In the Ten Commandments, the Lord God says: you shall not murder. Yet a little later, He summons the Israelites to kill all the inhabitants of Jericho. How can this be?
God’s commandment states: “You shall not murder” (Exodus 20:13). That is not the same as you shall not kill. The Bible doesn’t totally forbid killing people. The Old Testament prescribes the death penalty for several crimes. It is thus not forbidden to kill, it is forbidden to murder, which means to kill people unlawfully. This makes the answer to our question a whole lot easier.
God is Lord over our lives
If God kills people, or lets them be killed, this is not unlawful but righteous. In the first place, this is righteous since God has the absolute right to determine life and death. We don’t have a right of life. “But who are you, O man, to answer back to God? Will what is formed say to the one who formed it, ‘Why have You made me like this?’ Has the potter no right over the clay?” (Romans 9:20-21)
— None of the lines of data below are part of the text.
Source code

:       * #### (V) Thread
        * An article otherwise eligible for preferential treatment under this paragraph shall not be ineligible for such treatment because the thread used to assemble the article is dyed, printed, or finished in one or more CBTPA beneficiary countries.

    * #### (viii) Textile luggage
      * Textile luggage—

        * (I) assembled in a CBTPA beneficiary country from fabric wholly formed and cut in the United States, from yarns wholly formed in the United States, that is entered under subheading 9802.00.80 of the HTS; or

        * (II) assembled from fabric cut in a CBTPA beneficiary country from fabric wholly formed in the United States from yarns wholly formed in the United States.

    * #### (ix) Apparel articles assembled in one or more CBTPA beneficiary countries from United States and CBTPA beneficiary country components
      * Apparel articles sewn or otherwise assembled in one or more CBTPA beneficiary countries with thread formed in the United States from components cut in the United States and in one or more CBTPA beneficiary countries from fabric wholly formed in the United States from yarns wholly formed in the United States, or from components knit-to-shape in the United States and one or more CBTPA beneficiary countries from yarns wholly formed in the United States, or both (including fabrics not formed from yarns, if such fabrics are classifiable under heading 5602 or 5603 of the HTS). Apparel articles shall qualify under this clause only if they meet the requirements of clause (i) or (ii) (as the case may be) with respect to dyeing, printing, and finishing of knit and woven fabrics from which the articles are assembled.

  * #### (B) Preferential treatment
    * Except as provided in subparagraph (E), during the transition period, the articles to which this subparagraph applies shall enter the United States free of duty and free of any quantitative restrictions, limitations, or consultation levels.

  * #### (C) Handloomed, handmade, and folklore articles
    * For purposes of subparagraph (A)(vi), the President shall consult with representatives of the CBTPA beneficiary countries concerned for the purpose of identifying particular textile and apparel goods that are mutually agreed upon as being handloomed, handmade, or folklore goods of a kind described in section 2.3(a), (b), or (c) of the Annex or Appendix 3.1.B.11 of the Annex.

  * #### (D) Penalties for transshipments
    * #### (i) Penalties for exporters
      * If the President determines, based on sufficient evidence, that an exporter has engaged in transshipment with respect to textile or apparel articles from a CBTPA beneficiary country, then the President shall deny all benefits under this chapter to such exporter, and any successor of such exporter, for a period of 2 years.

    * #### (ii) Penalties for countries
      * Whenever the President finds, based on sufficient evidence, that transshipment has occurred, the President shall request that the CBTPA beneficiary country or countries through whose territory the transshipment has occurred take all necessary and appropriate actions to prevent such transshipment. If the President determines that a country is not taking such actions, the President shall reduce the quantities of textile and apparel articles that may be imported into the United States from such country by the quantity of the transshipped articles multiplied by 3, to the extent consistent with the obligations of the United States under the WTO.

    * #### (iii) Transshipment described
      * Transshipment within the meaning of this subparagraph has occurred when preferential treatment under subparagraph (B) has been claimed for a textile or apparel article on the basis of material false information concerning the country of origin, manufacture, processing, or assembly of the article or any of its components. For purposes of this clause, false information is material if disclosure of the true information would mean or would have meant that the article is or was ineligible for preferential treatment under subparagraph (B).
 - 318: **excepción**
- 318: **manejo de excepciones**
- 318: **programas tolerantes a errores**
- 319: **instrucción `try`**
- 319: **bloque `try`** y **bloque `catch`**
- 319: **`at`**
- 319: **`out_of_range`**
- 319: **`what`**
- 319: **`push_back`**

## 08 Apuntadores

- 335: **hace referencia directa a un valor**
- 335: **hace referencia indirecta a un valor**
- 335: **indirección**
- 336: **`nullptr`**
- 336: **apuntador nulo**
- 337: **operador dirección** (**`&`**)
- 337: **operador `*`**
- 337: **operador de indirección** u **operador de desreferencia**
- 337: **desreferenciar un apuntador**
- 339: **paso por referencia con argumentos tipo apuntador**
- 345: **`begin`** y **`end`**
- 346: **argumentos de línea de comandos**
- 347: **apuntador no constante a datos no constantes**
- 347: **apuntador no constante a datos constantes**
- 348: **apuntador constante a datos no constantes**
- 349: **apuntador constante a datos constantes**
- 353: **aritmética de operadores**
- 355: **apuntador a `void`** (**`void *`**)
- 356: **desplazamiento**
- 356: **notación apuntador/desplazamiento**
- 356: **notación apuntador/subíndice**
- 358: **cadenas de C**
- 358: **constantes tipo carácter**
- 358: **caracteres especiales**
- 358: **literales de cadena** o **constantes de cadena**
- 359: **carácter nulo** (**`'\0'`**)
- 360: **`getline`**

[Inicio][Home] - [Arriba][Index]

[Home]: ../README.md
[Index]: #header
In the second place, this is righteous because God often kills people (or orders they be killed) as a judgment over their sins. This was the case with the inhabitants of Jericho. They sacrificed their children and practiced all kinds of occult rituals. “Whoever does these things is an abomination to the Lord. And because of these abominations the Lord your God is driving them out before you” (Deuteronomy 18:12).
God is righteous
In the third place, this is righteous because we know that God is righteous and always acts righteously. That we don’t always understand Him, is due to our being finite and Him being infinite. We shouldn’t be so arrogant to think that we can judge God. He knows everything. We know very little. If we ever think God condemns lightly, let’s remind ourselves that His love goes so far that He gave His only begotten Son over to death to take away our sins. Yes, God punishes sin. But He primarily punished His Son in our place, so that we don’t have to undergo the punishment anymore.
God kills people. That doesn’t fit most people’s image of God. But more important than holding our reassuring self-made ideas, is to learn what the Bible teaches us about God. The judgment of God over Jericho offers us a glimpse of what the last judgment will be like. When Jesus comes back, He will inflict vengeance on those who do not know God and on those who do not obey the gospel of our Lord Jesus. They will suffer the punishment of eternal destruction (2 Thessalonians 1:8-9).
That is a severe warning for us and for all humanity not to reject Jesus, but to accept Him as our Redeemer and Lord. If you do so, these other verses Paul wrote to the church in Thessalonica apply to you as well: “For God has not destined us for wrath, but to obtain salvation through our Lord Jesus Christ, who died for us so that whether we are awake or asleep we might live with Him” (1 Thessalonians 5:9-10).